Taxation and Regulatory Compliance

Who Is a Financial Institution Under 31 CFR 1010.100(t)?

This FinCEN regulation defines a broad range of entities as financial institutions, establishing the fundamental scope of Bank Secrecy Act compliance.

The regulation at 31 CFR 1010.100(t) is a component of the Bank Secrecy Act (BSA) framework, administered by the Financial Crimes Enforcement Network (FinCEN). Its function is to define the term “financial institution” specifically for applying anti-money laundering (AML) and counter-terrorist financing (CTF) rules. This definition establishes which entities must comply with the BSA’s recordkeeping and reporting requirements. By creating a broad list of businesses, FinCEN aims to safeguard the U.S. financial system from illicit use.

Businesses Defined as Financial Institutions

The regulation captures entities far beyond what is typically considered a bank. The definition includes any agent, agency, branch, or office within the United States of any person doing business in a specified capacity.

A core entity covered is a bank, which encompasses most depository institutions, including commercial banks and credit unions. The definition also includes any person subject to supervision by a state or federal bank supervisory authority. Notably, the term does not extend to operators of credit card systems.

Another category consists of brokers or dealers in securities registered, or required to be registered, with the Securities and Exchange Commission (SEC). Futures commission merchants and introducing brokers in commodities, regulated by the Commodity Futures Trading Commission (CFTC), are also named as financial institutions.

The term “Money Services Business” (MSB) is a broad category covering several activities, including:

  • A dealer in foreign exchange
  • A check casher
  • A money transmitter
  • An issuer or seller of traveler’s checks and money orders

A dealer in foreign exchange, a check casher, or an issuer or seller of traveler’s checks or money orders are subject to a threshold of handling more than $1,000 for any person on any single day. A money transmitter has no minimum transaction amount.
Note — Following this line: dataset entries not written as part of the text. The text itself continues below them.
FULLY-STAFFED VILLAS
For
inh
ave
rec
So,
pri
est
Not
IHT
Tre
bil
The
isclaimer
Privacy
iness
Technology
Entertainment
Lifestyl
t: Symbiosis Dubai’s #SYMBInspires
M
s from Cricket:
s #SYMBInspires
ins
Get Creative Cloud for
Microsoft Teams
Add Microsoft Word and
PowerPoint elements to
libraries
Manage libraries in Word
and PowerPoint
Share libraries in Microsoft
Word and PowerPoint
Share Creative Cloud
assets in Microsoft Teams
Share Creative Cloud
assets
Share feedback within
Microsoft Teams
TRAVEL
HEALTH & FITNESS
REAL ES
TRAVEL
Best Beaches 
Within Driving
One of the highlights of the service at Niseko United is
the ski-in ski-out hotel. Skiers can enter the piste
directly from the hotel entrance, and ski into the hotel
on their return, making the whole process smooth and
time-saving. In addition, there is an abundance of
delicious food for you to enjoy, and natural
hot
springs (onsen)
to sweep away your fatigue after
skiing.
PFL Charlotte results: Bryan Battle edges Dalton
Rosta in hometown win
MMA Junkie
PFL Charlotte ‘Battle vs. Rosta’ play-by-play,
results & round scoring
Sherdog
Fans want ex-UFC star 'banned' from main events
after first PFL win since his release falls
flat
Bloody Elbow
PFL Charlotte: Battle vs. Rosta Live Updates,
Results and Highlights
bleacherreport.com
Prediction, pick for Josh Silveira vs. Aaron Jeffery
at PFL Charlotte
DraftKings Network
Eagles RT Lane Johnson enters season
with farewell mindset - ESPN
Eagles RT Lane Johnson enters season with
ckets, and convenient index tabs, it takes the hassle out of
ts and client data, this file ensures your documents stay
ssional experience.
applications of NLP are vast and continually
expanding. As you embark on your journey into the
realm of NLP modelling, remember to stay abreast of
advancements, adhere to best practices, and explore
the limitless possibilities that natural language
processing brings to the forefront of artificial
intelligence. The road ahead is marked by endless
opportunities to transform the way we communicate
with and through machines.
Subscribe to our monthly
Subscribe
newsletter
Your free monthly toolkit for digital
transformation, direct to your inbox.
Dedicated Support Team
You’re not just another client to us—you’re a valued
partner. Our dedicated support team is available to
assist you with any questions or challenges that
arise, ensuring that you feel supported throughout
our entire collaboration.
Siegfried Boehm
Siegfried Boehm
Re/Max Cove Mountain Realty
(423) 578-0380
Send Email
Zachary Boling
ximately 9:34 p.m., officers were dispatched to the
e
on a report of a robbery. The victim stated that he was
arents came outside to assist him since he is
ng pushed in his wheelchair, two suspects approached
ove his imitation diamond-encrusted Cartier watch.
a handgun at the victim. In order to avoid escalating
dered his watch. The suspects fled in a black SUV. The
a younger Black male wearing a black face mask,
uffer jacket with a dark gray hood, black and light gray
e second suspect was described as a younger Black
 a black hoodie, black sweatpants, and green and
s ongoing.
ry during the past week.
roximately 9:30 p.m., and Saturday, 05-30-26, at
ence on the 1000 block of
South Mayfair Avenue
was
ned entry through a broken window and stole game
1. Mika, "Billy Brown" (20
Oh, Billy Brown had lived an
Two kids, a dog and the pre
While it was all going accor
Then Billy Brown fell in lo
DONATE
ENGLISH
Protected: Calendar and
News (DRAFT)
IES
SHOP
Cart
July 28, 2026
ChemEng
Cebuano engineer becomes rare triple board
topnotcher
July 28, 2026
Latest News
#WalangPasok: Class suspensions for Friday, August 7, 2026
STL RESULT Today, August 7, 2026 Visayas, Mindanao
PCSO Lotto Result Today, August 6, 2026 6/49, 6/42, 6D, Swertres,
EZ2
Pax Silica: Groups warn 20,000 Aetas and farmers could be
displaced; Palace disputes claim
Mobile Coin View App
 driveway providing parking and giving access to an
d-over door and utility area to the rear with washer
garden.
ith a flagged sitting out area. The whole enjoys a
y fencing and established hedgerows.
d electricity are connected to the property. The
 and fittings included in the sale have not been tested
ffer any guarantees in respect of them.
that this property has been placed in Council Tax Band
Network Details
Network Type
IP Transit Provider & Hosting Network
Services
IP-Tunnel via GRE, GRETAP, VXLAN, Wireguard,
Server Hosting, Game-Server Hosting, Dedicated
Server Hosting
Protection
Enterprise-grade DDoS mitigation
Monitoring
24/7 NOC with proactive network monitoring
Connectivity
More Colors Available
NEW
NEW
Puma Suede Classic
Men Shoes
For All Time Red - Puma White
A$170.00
The regulation also extends to other businesses, including casinos and card clubs with gross annual gaming revenue exceeding $1 million. The definition also includes mutual funds and the U.S. Postal Service due to its role in selling money orders.

Core Compliance Obligations

Classification as a financial institution imposes several compliance responsibilities. The primary requirement is the development of a formal, written anti-money laundering program designed to prevent the institution from being used for money laundering or terrorist financing. The program must be approved in writing by the institution’s senior management.

The AML program must be built upon five pillars:

  • A system of internal controls, which are the day-to-day policies and procedures for compliance.
  • The designation of a qualified BSA Compliance Officer responsible for managing the program.
  • Ongoing, relevant training for appropriate personnel.
  • Independent testing for compliance to assess the program’s adequacy.
  • Customer due diligence (CDD), which requires establishing a Customer Identification Program (CIP) and conducting ongoing due diligence.

Financial institutions also have reporting and recordkeeping duties, such as filing a Currency Transaction Report (CTR). A CTR is required for any cash transaction or series of related cash transactions exceeding $10,000 in a single business day. This report must be filed with FinCEN within 15 calendar days of the transaction.

A Suspicious Activity Report (SAR) must be filed on any transaction an institution suspects involves funds from illegal activities or is intended to hide funds. For most financial institutions, the filing threshold is $5,000, but for Money Services Businesses (MSBs), it is $2,000. A SAR must be filed no later than 30 calendar days after detecting the activity, with a possible 30-day extension if a suspect is not identified, for a maximum of 60 days.

Key Exemptions and Special Definitions

The regulations contain specific thresholds and exemptions for certain businesses, focusing on those that engage in covered activities with a certain regularity and volume.

An example is the definition for a “dealer in precious metals, precious stones, or jewels.” A business is considered a dealer only if it meets a two-part test from the prior year: it must have both purchased and sold more than $50,000 in covered goods. If a business meets only one of these thresholds, it is not classified as a dealer.

The regulations also clarify “covered goods.” A “precious metal” must have a purity of 50% or greater, applying to gold, silver, and platinum group metals. This includes finished goods, like jewelry, that derive 50% or more of their value from the precious materials. When calculating the $50,000 threshold for these goods, a business counts only the value of the precious materials.

A distinction applies to retailers who purchase covered goods from the public. A retailer who, in the prior year, purchased and sold more than $50,000 in covered goods from non-dealers is considered a dealer. However, their required AML program only needs to cover those specific purchases from non-dealer sources.